On the last sheet it was put together two or three times:
"It was the Man with the Dark Beard."
Chapter XVI
"You know, Fee, Dr. Blathwayte said you ought to take eggs. And these are beautiful, fresh laid ones from the farm."
"I don't care if they are. I hate eggs. I am sick of the sight of them," Fee said sulkily. "And what is the use of talking about what Dr. Blathwayte says when you know I can't try his treatment?"
"Oh, Fee! Please don't," Hilary said, as she set the egg-nog on the table beside him. "Indeed I will do my very best to make it possible for you."
"No, you will not!" Fee contradicted, with a restless gesture that sent the light rug over his knees flying on to the grass.
The two were sitting under Hilary's favourite tree at Rose Cottage. It was a month since Iris Wilton's death and so far nothing very definite had been discovered with regard to it. The inquest had been adjourned time after time to give the police time to make their investigations. Suspicion of Basil Wilton was very strong and apparently deepening daily, but he was still at liberty. The papers were freely hinting at the supineness of the police and the superiority of the French methods and stating that across the Channel the Hawksview Mansions murderer would have been arrested weeks ago.

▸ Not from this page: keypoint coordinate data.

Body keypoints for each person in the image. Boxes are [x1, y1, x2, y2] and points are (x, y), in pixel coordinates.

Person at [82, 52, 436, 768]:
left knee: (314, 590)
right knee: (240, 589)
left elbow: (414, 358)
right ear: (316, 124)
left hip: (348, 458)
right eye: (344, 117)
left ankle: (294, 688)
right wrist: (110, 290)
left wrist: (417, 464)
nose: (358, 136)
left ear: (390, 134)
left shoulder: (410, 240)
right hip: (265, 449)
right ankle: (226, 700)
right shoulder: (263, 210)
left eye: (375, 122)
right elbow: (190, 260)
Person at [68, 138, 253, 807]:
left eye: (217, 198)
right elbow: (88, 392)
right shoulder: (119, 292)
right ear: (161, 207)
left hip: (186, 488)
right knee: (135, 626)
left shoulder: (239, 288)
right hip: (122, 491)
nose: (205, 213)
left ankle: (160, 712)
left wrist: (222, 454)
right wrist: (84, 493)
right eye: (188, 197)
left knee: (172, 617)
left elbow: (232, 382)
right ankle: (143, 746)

The strain and suspense of the past months had told upon Hilary. She was perceptibly thinner, the rounded contours of her cheeks and throat had sharpened and her brown eyes were sunken and had deep blue half-circles beneath them. The eyes themselves had a trick of filling with tears when nobody was looking.

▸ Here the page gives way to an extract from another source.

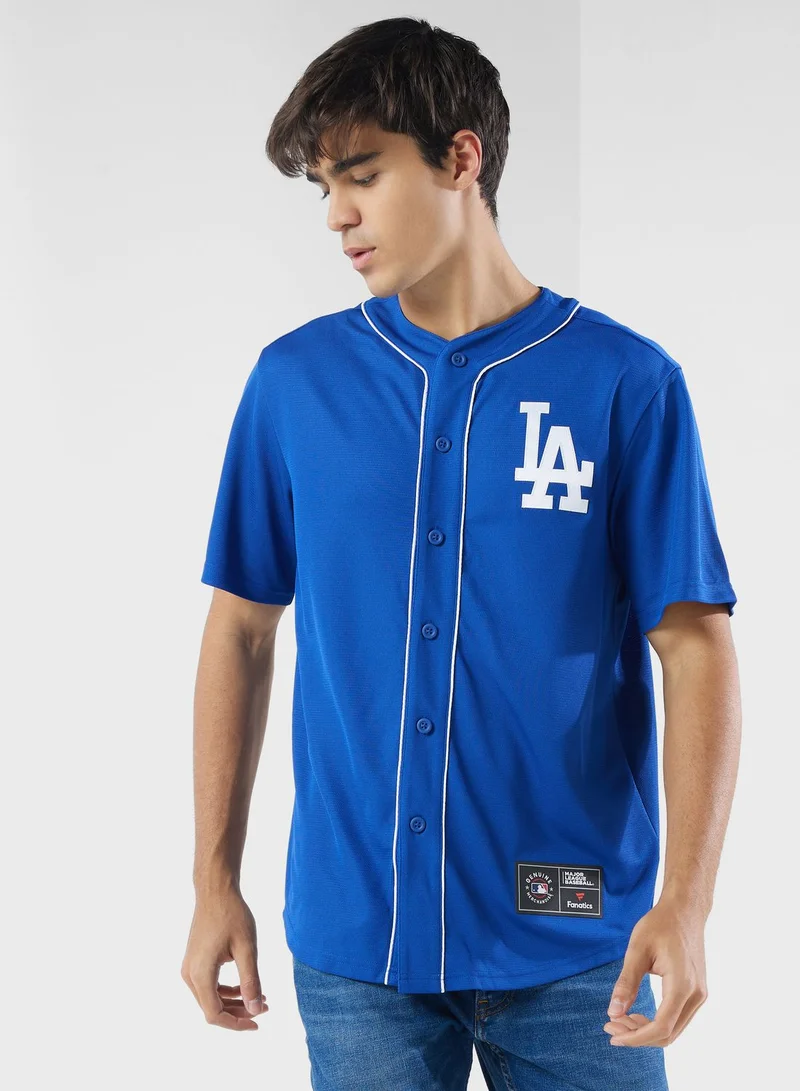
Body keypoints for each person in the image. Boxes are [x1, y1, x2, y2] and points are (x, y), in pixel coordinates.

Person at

She and Fee were alone at Rose Cottage now. Miss Lavinia was visiting some friends in London.
At first Fee had been fairly contented in the assurance that he was obeying the doctor's orders; but as time went on, and he heard nothing from Sir Felix as to any arrangements being made that would enable him to go to Dr. Blathwayte's nursing home for regular treatment, he grew impatient, almost as discontented as he had been when they first came down to the country.
He looked very cross now.
"I wonder how you would like to lie here all day and know that all the fellows of your own age were doing things, going to school and college, cricketing, rowing, dancing, while you were just rotting your life away. I suppose you never think of that?"
"Indeed I do." Hilary's voice was sad. "You know that I have always sympathized with you, Fee. If I could only make you well with a word—"
"A word!" Fee laughed contemptuously. "Yes! That wouldn't give you any trouble, would it? If it did—"
"What do you mean, Fee?" Hilary asked quietly. It was not the first time Fee had hinted at some secret knowledge, but he had never been quite so definite before.
"Mean!" he repeated passionately. "Why, I mean that the cost of the treatment would be only a bagatelle to Sir Felix, and if you would do what he wants I should soon be well, like other people."
"You don't know that, Fee," Hilary said with more firmness. "Dr. Blathwayte was not nearly so definite. He only said that he hoped to be able to do a great deal for you. And I know that Sir Felix thinks—"
"That he is not inclined to spend a lot of money on trying to help me while you persist in refusing him," Fee finished bitterly.
Hilary turned white.
"I don't know what you have heard or imagined, Fee. But you must understand that the ordering of my life is my own affair."